Description
Describe the bug
zosv3light node 7403 running on a hetzner dedicated server was running fine until I deployed a workload via terraform. A full vm with mycelium and ygg enabled.
saw this on 2 other nodes as well, same exact behavior. Once deployed the vm works over mycelium for a few minutes and then becomes unreachable, however the issue does not seem to be related to mycelium. In loki one can find that dhcp-zos lost it's carrier, and therefore removed it's default routes etc ..
Therefore it becomes impossible to remove the workload via terraform since the node is unreachable. I have to reboot the zos node and then remove the deployment. If after a reboot one waits a few minutes, the same pattern repeats until the deployment is removed.
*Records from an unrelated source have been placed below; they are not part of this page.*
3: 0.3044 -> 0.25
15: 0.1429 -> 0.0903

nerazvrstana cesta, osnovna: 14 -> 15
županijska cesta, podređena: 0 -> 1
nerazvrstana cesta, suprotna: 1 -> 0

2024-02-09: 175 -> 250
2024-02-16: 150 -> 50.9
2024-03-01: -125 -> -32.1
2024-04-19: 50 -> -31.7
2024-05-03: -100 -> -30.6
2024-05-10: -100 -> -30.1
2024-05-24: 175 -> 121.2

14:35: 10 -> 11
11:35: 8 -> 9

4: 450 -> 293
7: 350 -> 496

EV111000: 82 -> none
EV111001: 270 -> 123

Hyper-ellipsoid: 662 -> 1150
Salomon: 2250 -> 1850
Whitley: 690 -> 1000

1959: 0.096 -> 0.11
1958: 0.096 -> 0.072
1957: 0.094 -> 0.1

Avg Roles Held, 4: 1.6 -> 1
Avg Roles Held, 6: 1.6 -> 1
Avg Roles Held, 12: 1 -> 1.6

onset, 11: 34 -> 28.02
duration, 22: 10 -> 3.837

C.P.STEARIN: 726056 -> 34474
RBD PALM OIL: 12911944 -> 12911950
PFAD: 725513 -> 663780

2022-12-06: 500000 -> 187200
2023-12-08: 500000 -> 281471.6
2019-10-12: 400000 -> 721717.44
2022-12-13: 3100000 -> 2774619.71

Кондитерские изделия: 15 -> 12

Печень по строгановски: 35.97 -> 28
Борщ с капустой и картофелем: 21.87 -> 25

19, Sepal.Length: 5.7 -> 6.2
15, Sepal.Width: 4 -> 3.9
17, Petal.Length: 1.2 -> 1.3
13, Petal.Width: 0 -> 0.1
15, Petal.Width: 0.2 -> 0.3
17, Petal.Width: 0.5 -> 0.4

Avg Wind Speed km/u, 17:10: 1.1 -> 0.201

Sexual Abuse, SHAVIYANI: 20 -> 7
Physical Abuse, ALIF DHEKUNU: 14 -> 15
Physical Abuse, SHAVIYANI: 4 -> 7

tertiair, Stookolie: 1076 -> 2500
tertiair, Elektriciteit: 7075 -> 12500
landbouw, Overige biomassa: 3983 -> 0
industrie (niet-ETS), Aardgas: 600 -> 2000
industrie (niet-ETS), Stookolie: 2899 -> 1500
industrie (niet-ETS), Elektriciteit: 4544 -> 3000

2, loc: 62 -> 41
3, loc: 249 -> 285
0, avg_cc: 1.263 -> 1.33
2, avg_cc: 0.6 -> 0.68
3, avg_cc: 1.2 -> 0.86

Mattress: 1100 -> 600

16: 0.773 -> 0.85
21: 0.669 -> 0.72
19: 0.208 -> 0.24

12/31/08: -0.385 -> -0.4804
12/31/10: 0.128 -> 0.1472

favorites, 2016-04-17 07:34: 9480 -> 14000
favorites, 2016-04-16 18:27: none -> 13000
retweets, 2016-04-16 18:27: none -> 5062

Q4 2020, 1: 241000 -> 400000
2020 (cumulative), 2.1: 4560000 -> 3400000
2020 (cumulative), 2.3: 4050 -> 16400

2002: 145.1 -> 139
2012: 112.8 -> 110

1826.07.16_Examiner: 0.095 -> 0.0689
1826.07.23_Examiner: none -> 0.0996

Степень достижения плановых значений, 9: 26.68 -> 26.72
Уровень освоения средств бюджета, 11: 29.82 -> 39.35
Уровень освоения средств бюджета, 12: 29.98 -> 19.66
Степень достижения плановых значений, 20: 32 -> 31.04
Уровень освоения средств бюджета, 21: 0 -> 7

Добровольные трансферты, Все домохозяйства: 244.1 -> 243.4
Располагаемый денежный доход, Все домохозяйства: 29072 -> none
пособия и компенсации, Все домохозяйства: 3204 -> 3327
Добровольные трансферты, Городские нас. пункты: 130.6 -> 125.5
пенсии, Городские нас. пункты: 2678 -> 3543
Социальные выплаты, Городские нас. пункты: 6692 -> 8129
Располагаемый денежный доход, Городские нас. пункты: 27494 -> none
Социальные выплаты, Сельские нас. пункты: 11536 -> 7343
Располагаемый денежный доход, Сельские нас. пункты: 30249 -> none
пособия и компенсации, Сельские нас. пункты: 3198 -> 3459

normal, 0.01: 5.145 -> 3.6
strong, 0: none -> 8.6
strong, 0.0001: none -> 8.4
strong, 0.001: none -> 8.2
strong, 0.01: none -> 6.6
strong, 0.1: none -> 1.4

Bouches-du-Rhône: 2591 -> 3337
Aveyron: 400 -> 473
Deploying the same terraform on other nodes does not create this issue.
To Reproduce
Steps to reproduce the behavior:
1. deploy below terraform on mainnet node 7403
2. watch the loki logs: https://mon.grid.tf/explore?orgId=1&left=%7B%22datasource%22:%22Loki-ZOS%22,%22queries%22:%5B%7B%22refId%22:%22A%22,%22expr%22:%22%7Bfarm%3D%5C%223997%5C%22,network%3D%5C%22production%5C%22,node%3D%5C%225C8DMBKpg88NM1XRS91ET9BYo26bo1YoVPyMQMeXRhijyFVm%5C%22%7D%22%7D%5D,%22range%22:%7B%22from%22:%22now-5m%22,%22to%22:%22now%22%7D%7D
3. watch the metrics stop: https://metrics.grid.tf/d/rYdddlPWkfqwf/zos-host-metrics?orgId=2&refresh=30s&var-network=production&var-farm=3997&var-node=5C8DMBKpg88NM1XRS91ET9BYo26bo1YoVPyMQMeXRhijyFVm&var-diskdevices=%5Ba-z%5D%2B%7Cnvme%5B0-9%5D%2Bn%5B0-9%5D%2B%7Cmmcblk%5B0-9%5D%2B&from=now-1h&to=now&timezone=browser
4. try to reach your deployment and test if it stays online
Expected behavior
normal node / deployment operation
Screenshots
terraform:
terraform {
required_providers {
grid = {
source = "threefoldtech/grid"
}
}
}
provider "grid" {
}
resource "random_bytes" "mycelium_ip_seed" {
length = 6
}
resource "random_bytes" "mycelium_key" {
length = 32
}
resource "grid_network" "net1" {
nodes = [7403]
ip_range = "10.212.0.0/16"
name = "myceiperf2"
description = "myceiperf2"
add_wg_access = true
mycelium_keys = {
format("%s", 7403) = random_bytes.mycelium_key.hex
}
}
resource "grid_deployment" "d1" {
node = 7403
network_name = grid_network.net1.name
disks {
name = "root"
size = 25
}
vms {
name = "myceiperf2"
flist = "https://hub.grid.tf/tf-official-vms/ubuntu-24.04-latest.flist"
cpu = 4
planetary = true
publicip = false
publicip6 = false
memory = 8192
# entrypoint = "/sbin/zinit init"
mounts {
name = "root"
mount_point = "/data"
}
env_vars = {
SSH_KEY ="ssh-ed25519 AAAAC3NzaC1lZDI1NTE5AAAAIDYNeJXJV2FNEwuQz6e0jkKeqRbKWwftBKq+sjSTqa2x"
}
mycelium_ip_seed = random_bytes.mycelium_ip_seed.hex
}
}
output "wg_config" {
value = grid_network.net1.access_wg_config
}
output "node1_vm1_ip" {
value = grid_deployment.d1.vms[0].ip
}
output "public_ip" {
value = grid_deployment.d1.vms[0].computedip
}
output "public_ip6" {
value = grid_deployment.d1.vms[0].computedip6
}
output "planetary_ip" {
value = grid_deployment.d1.vms[0].planetary_ip
}
output "vm1_mycelium_ip" {
value = grid_deployment.d1.vms[0].mycelium_ip
}